La relance d’après-guerre marque une étape importante dans l’histoire des pâtes et papiers considérée comme l’âge d’or de l’industrie. Celle-ci est caractérisée par des augmentations record de la production, mais aussi par le réaménagement du travail, basé sur la mécanisation des procédés, de la coupe du bois à la fabrication du papier. La spécialisation des métiers vient également donner un air de modernité à l’industrie, avec l’ouverture d’une première école nationale de papeterie à Trois-Rivières. Du côté des ouvriers, les conditions de travail s’améliorent et on observe une percée du mouvement syndical qui n’avait pas réussi jusque-là à s’implanter, à cause notamment du paternalisme industriel.
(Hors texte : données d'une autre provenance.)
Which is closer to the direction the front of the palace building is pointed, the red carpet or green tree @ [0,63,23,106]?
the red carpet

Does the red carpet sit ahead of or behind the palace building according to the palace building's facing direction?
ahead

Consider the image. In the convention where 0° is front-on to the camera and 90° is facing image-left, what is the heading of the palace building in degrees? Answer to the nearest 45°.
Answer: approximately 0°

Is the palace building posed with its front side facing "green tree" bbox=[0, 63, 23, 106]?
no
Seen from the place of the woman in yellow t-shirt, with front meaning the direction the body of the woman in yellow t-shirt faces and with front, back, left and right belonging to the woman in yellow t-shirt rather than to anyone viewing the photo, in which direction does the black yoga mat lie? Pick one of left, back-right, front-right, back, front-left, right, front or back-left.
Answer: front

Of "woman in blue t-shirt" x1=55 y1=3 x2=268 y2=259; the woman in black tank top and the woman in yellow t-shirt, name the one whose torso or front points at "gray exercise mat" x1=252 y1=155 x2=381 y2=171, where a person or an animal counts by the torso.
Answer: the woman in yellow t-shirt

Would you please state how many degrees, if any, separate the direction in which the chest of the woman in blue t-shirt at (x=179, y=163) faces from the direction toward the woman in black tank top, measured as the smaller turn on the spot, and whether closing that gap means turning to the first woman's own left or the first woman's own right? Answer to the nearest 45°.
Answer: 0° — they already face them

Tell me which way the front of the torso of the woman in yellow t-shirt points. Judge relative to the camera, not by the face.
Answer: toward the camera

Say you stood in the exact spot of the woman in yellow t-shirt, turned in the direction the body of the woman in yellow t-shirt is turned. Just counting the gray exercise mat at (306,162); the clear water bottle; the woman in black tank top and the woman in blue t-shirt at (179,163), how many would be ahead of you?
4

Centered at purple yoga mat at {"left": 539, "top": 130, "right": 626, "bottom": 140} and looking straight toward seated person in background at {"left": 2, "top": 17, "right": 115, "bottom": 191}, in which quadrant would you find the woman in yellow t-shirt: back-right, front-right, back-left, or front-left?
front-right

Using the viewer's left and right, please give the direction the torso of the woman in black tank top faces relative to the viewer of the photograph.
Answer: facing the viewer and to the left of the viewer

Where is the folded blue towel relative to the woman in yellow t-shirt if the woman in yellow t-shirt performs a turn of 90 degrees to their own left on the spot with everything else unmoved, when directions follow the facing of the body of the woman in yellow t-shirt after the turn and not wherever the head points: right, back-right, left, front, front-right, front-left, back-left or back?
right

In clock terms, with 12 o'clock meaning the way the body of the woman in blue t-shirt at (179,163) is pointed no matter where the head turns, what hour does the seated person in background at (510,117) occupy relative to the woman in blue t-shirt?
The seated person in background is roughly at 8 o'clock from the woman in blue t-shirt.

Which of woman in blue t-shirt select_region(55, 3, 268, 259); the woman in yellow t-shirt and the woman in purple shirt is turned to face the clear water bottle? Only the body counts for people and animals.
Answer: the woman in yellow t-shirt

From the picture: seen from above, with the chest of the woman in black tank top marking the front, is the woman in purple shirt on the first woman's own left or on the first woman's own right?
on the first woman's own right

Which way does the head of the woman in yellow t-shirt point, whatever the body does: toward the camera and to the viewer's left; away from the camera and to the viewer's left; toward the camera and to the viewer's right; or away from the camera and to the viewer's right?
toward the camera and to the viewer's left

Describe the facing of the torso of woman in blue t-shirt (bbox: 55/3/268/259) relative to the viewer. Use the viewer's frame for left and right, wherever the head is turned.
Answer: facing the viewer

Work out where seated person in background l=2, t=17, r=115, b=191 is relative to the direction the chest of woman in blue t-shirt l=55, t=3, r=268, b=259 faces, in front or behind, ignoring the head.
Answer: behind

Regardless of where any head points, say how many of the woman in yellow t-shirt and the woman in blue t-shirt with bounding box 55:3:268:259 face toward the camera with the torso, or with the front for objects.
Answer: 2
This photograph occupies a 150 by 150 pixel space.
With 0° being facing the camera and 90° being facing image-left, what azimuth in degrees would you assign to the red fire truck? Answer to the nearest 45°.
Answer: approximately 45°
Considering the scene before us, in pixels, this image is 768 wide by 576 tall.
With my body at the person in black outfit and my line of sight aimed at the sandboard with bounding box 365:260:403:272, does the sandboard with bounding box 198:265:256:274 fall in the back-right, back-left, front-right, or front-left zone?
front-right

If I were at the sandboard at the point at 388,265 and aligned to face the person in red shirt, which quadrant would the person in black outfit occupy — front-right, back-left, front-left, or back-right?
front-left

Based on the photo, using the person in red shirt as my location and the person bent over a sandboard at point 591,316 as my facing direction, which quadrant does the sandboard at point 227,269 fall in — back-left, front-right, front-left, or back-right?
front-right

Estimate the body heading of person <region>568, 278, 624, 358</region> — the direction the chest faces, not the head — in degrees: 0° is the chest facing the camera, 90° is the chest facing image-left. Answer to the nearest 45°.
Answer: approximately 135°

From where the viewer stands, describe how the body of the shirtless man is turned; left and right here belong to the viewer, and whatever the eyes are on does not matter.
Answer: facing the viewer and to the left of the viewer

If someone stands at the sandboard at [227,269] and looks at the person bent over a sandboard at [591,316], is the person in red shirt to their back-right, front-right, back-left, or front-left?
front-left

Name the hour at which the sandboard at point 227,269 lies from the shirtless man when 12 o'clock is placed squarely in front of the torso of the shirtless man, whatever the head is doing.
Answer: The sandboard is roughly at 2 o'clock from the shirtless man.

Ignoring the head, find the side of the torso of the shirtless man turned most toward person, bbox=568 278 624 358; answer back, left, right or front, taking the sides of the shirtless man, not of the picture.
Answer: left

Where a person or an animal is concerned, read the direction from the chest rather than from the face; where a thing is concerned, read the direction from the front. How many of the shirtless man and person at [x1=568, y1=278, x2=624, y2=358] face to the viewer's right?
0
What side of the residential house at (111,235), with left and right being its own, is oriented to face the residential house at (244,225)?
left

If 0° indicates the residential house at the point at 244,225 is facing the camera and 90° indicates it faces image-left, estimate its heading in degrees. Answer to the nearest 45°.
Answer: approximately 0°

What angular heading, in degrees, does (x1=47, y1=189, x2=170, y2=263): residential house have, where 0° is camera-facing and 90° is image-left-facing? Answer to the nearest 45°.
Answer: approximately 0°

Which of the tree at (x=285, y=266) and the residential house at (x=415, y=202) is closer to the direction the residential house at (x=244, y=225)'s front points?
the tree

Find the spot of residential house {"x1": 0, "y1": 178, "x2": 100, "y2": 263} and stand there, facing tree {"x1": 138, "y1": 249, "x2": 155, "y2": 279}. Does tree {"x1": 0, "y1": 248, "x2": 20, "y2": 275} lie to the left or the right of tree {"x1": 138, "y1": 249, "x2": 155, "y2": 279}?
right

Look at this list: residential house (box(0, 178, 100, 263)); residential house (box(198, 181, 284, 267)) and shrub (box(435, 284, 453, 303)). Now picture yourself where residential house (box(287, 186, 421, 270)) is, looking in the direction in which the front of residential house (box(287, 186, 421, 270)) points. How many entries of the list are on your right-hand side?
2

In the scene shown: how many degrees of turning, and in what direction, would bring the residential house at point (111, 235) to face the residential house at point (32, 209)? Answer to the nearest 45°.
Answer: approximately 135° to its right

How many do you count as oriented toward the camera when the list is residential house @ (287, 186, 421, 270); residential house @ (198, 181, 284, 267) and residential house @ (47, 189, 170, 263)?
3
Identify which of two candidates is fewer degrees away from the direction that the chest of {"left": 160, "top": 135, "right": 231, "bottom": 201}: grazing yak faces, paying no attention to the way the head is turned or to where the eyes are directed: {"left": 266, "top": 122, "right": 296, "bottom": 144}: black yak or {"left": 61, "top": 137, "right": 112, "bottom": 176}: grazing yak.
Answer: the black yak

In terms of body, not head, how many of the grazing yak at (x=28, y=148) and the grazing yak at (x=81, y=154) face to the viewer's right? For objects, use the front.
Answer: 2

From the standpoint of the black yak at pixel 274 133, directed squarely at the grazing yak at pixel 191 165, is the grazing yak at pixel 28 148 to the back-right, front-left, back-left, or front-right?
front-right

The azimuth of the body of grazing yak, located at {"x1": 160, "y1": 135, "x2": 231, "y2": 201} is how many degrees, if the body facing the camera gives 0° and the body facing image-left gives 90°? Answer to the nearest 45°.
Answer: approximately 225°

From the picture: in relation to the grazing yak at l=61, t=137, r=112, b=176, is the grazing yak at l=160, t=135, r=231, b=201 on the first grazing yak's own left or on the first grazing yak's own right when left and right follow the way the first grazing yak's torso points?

Les années 1960 amènent leur lot de changements dans la société québécoise. Propulsé par le « Maîtres chez nous » de Jean Lesage, les Québécois veulent se réapproprier leur territoire. Des grands projets tels que la nationalisation de l’électricité voient le jour. C’est le début de l’État-providence. L’industrie papetière est, quant à elle, marquée par de nouvelles stratégies visant à accroître son rôle, tandis qu’on cherche, par la création de sociétés d’État, à mieux contrôler l’exploitation de ses ressources. Avec la loi 27, adopté en 1974, le gouvernement va encore plus loin en s’assurant une meilleure répartition de la ressource forestière selon les régions. Il octroie des subventions pour la modernisation des usines et la réorganisation complète de l’industrie du sciage. Ainsi, le gouvernement, autrefois gardien de la forêt, en devient un gestionnaire actif.
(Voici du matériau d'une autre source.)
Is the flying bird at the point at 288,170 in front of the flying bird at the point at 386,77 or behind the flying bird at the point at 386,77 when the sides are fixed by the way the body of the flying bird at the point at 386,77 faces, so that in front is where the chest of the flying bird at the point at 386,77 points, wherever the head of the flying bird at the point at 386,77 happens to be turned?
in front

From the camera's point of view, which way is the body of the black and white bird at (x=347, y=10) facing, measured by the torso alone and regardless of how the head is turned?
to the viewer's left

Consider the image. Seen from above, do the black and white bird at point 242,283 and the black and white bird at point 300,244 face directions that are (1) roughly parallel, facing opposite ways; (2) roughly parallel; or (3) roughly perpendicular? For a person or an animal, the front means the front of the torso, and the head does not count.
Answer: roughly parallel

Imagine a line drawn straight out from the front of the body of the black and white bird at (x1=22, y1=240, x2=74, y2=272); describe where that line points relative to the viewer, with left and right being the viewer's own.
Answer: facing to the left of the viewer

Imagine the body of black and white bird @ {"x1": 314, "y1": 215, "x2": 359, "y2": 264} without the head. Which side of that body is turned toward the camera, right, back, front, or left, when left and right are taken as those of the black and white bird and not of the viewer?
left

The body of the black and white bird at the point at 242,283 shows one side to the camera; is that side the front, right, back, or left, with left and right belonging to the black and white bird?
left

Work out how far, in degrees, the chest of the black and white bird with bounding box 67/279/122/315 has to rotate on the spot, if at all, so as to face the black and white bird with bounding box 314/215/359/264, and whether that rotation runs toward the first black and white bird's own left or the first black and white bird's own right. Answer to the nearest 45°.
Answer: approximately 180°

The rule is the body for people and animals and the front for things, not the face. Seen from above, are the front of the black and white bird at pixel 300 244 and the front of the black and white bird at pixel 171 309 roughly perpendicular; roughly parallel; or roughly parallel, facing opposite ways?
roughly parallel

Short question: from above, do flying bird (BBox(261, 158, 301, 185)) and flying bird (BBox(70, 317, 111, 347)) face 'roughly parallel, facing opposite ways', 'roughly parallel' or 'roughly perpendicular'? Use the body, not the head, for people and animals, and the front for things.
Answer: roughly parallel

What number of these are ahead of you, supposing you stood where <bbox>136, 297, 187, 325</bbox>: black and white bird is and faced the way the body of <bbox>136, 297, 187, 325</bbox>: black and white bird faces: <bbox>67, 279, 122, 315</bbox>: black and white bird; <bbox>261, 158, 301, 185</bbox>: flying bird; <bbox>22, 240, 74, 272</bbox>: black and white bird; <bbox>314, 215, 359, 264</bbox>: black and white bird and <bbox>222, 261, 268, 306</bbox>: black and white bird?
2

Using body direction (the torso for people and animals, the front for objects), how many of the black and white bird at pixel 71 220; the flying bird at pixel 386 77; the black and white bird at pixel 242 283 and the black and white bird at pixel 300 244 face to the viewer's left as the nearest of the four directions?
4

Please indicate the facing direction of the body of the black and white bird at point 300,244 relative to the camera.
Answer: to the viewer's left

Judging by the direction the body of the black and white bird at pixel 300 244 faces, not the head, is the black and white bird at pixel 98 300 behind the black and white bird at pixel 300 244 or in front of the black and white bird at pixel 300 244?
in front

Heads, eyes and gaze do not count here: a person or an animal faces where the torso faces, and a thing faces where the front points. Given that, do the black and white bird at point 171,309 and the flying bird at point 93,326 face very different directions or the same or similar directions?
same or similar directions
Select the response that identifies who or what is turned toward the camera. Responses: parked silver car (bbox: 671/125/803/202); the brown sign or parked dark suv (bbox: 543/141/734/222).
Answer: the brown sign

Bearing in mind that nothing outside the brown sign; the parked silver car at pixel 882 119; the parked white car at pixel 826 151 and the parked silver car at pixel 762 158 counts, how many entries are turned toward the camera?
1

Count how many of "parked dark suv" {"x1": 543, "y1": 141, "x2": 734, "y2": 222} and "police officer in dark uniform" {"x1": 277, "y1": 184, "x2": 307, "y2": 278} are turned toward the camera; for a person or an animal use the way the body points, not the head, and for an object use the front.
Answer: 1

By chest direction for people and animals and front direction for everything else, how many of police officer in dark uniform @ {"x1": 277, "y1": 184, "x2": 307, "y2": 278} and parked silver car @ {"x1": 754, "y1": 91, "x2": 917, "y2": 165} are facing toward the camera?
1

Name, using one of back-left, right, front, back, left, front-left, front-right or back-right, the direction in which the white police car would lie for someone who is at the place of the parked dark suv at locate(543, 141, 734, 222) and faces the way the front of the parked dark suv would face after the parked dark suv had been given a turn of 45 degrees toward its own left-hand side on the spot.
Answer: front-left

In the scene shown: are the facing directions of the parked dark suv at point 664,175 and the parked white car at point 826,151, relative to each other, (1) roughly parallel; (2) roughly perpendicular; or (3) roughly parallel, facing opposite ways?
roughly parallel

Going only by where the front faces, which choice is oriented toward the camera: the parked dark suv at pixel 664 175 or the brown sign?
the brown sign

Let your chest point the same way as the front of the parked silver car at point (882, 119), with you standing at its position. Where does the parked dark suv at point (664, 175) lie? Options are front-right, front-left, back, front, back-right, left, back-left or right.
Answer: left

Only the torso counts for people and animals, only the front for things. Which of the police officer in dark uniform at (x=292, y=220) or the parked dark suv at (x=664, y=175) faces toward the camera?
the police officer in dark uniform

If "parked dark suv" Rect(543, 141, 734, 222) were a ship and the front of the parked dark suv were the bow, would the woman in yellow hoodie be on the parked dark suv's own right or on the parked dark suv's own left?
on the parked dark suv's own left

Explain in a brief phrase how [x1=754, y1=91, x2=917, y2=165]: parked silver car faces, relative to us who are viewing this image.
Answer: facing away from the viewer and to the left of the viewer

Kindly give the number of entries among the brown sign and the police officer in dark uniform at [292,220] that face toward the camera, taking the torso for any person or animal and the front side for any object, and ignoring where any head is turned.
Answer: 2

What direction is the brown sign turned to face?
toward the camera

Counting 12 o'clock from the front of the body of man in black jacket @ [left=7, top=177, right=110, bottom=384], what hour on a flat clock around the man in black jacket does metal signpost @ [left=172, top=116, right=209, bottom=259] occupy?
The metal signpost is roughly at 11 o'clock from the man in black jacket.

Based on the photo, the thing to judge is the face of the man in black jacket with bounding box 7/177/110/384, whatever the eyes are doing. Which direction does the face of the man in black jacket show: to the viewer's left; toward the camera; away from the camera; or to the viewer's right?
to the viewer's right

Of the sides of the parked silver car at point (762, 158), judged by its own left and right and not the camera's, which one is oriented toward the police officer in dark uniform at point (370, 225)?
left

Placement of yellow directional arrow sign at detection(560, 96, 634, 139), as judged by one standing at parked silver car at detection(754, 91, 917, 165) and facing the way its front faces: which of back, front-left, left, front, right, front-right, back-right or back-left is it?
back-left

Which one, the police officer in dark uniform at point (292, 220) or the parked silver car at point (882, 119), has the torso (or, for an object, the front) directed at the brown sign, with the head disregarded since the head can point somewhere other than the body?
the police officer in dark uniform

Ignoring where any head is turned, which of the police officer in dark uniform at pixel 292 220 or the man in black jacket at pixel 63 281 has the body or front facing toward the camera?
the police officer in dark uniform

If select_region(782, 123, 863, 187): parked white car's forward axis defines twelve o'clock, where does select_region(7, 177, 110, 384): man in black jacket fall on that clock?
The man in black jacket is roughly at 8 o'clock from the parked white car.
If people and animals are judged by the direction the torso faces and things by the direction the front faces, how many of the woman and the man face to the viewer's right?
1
Après une période de croissance soutenue, les années 1980 débutent sous le signe de la récession et du chômage. Confronté à l’essoufflement de la ressource forestière (conséquence de la surexploitation et du reboisement insuffisant), le gouvernement privatise et dérèglemente ses sociétés d’État. Le milieu industriel est chambardé. C’est la désindustrialisation, phénomène qui se poursuit durant toute la décennie suivante, alors que le Québec est marqué par une restructuration des industries forestières et papetières ainsi que par la forte présence de la concurrence étrangère. Une modernisation des équipements est nécessaire afin de faire face aux nouvelles exigences du marché. Malheureusement, plusieurs papetières ne voient pas l’intérêt d’investir des centaines de millions de dollars dans des infrastructures désuètes, alors qu’il est possible de construire ailleurs et à meilleur coût des installations entièrement nouvelles.
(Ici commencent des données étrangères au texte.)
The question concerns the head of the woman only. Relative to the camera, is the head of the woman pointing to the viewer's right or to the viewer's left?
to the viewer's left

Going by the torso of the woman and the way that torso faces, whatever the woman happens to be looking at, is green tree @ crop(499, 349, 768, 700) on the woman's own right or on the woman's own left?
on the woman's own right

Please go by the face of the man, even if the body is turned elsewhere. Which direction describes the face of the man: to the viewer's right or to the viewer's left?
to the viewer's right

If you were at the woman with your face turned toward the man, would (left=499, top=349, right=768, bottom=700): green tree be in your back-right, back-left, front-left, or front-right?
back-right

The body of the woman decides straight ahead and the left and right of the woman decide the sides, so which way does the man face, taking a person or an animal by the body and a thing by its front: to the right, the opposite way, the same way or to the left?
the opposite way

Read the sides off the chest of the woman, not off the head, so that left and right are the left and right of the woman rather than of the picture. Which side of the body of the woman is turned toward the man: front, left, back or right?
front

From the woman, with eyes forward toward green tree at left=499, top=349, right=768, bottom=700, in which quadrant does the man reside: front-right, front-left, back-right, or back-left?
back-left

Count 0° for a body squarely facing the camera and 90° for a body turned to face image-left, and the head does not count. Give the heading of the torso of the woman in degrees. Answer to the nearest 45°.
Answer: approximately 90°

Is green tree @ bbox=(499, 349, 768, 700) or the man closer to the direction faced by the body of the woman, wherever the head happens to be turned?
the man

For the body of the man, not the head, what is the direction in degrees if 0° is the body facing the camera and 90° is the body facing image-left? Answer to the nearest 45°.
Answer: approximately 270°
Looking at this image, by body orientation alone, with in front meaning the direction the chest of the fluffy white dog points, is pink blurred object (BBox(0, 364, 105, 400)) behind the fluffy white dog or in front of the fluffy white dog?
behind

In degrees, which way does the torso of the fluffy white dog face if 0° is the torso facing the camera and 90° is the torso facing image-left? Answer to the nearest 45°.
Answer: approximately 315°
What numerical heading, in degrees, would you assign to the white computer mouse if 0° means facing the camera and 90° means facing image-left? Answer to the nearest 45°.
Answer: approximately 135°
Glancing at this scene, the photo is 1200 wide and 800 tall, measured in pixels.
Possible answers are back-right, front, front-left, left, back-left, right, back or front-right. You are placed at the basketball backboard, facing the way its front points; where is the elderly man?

Certes, avec l’arrivée du nouveau millénaire, certains facteurs ont contribué au déclin de la production de papier journal : hausse du dollar canadien, concurrence des marchés internationaux et arrivée des nouveaux supports électroniques. Paradoxalement, de nouvelles avancées technologiques façonnent le milieu papetier d’aujourd’hui et l’appellent à se réinventer. Alors que jadis il comptait sur sa compétitivité en termes de production, c’est maintenant dans le domaine de l’économie du savoir qu’il se démarque. Par exemple, de nouveaux procédés de transformation et de valorisation permettent d’axer le travail différemment tant au point de vue de la transformation du bois, des papiers et des cartons que des matières recyclées. L’industrie papetière emprunte dorénavant une voie plus verte et de nouvelles normes environnementales font leur entrée, comme le traitement des eaux usées, tandis que l’on priorise des ressources écologiques à renouvellement rapide, comme le bambou, l’eucalyptus, le chanvre et le lin. Du point de vue de la recherche, on parle de biochimie, de méthicellulose, de bioénergie et de papier intelligent antibactérien. C’est donc une industrie en constante évolution.